* **TASK ITEM**
Beginning at the line that contains "right ankle: (152, 226)", reproduce the entries below exactly, ending with the line that contains "left knee: (74, 167)". Omit each picture.

* **DATA RECORDS**

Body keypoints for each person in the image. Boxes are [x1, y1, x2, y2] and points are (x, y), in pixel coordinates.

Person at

---

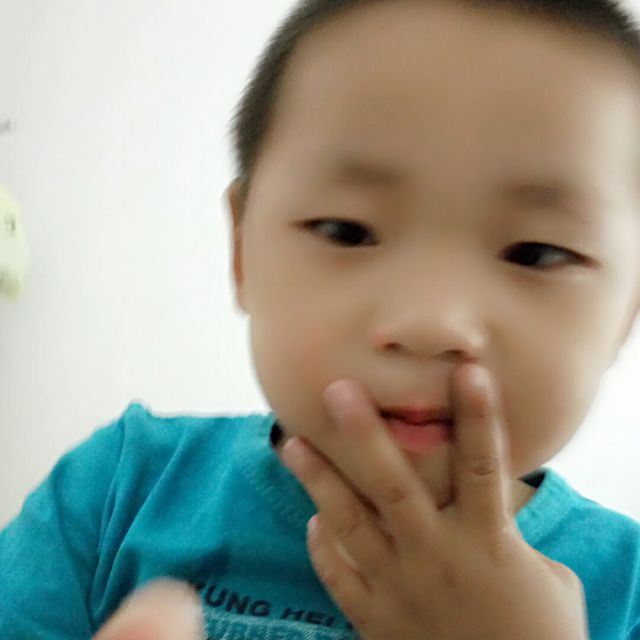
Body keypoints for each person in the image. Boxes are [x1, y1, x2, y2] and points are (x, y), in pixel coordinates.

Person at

...

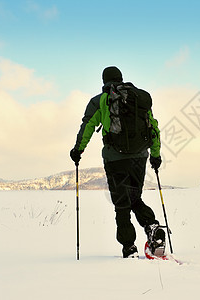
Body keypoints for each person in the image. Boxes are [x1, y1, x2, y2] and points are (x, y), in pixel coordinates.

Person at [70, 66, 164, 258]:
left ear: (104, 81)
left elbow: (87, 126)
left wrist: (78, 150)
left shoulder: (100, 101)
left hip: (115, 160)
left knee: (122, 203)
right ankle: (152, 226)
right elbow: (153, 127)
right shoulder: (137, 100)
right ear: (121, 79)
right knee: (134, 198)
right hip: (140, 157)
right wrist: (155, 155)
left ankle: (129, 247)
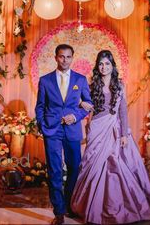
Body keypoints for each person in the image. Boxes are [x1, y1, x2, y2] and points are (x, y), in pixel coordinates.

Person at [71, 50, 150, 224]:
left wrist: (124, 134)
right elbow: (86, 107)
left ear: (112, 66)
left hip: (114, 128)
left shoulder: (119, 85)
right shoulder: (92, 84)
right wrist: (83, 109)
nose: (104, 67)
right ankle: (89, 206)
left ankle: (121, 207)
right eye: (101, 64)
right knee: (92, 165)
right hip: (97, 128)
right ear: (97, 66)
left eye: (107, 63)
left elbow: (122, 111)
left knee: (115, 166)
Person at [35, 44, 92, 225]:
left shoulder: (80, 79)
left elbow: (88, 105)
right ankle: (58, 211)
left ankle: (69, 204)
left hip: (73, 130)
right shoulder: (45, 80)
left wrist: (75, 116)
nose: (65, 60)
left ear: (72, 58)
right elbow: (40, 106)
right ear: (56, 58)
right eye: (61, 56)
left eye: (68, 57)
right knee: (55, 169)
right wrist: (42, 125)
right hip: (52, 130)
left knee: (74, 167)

* **TASK SOLUTION**
right ankle: (152, 226)
right elbow: (153, 127)
right shoulder: (137, 100)
right ear: (121, 79)
right knee: (134, 198)
right hip: (140, 157)
right wrist: (155, 155)
left ankle: (129, 247)
Body keypoints for each person in the image. Boxes are [x1, y1, x2, y2] and points are (x, y), in pixel coordinates.

Person at [71, 50, 150, 224]:
left wrist: (124, 134)
right elbow: (86, 107)
left ear: (112, 66)
left hip: (114, 128)
left shoulder: (119, 85)
right shoulder: (92, 84)
right wrist: (83, 109)
nose: (104, 67)
right ankle: (89, 206)
left ankle: (121, 207)
right eye: (101, 64)
right knee: (92, 165)
right hip: (97, 128)
right ear: (97, 66)
left eye: (107, 63)
left elbow: (122, 111)
left knee: (115, 166)
Person at [35, 44, 92, 225]:
left shoulder: (80, 79)
left elbow: (88, 105)
right ankle: (58, 211)
left ankle: (69, 204)
left hip: (73, 130)
right shoulder: (45, 80)
left wrist: (75, 116)
nose: (65, 60)
left ear: (72, 58)
right elbow: (40, 106)
right ear: (56, 58)
right eye: (61, 56)
left eye: (68, 57)
right knee: (55, 169)
right wrist: (42, 125)
right hip: (52, 130)
left knee: (74, 167)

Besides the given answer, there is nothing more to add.